Ana SayfaMakalelerBaşarının Sırrını Keşfedin

Başarının Sırrını Keşfedin

Son zamanların çalışan bireyleri eskiye nazaran çok daha fazla problemle uğraşmak zorunda kalıyor. Yoğun çalışma temposu, profesyonellikle bireysellik arasında bocalama, aile ile işin birbirine karışması, işte ilerleme ve yükselmeye çalışma, fikirden para kazanma ya da paradan fikir üretme, başarının sınırlarını zorlama vb. konular insanı içinden çıkılmaz soru ve sorunlarla baş başa bırakabiliyor.

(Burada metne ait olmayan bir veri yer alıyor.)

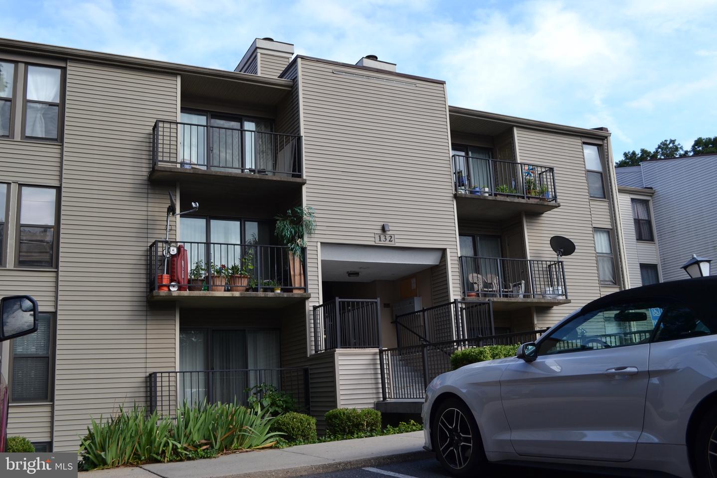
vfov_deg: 36.9
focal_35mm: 36
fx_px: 717
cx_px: 358
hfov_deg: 53.1
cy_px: 239
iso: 100
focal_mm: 24
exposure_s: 1/160
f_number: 6.3
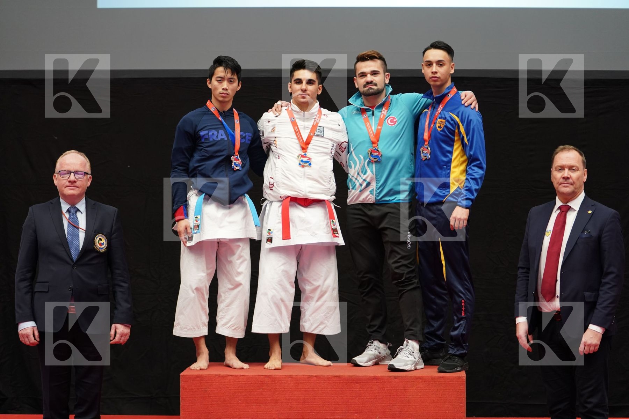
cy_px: 210
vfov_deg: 14.7
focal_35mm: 93
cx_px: 314
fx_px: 1625
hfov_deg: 21.9
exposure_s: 1/320
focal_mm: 93
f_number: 2.8
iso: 1600
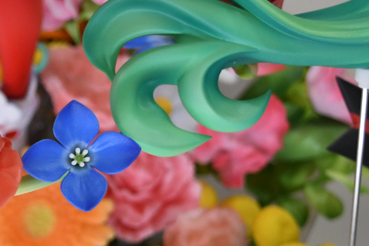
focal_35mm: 158
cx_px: -17
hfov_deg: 12.8
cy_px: 215
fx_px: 1615
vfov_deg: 8.7
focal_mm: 31
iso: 1000
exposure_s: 1/640
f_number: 4.5
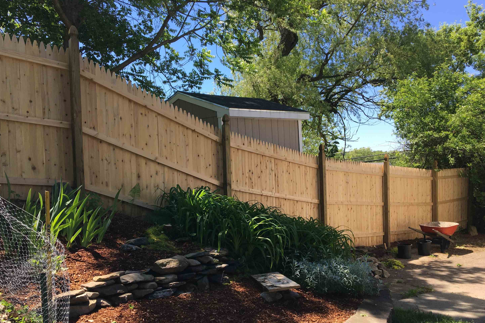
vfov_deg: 41.0
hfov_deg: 58.7
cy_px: 183
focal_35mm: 32
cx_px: 239
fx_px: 431
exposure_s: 1/718
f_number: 2.2
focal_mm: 4.15
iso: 25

Profesyonellik mi Bireysellik mi?

Bir iş yerinde çalışan kişi sınırlarını çizmekte çoğunlukla zorlanabilir. Karşılaştığı sorunu çözerken ne zaman profesyonel, ne zaman bireysel ve şahsi davranmalı? Bu sorunun cevabı herkesi zorlamaktadır. Özellikle yönetici pozisyonunda bulunan insanlar altındaki personelle ilişkisini düzenlerken bu iki kişiliğini doğru bir şekilde düzenlemelidir. Aksi takdirde profesyonelce davranacağı bir anda şahsi çözümler üretir ve kendisine bağlı personeli yanlış yönlendirebilir. Bunun tam zıttı da mümkündür. Bu mevzunun sınırlarını ancak kişi tecrübeleriyle belirler ve ömrü boyunca da hata yapacak bir kapı hep açık kalır. Bizi başarıya götürecek tutum ise her zaman dikkatli olmak, bireysellikle profesyonelliği harmanlamak ve yeri geldiğinde tamamen birine bürünebilmekten geçer.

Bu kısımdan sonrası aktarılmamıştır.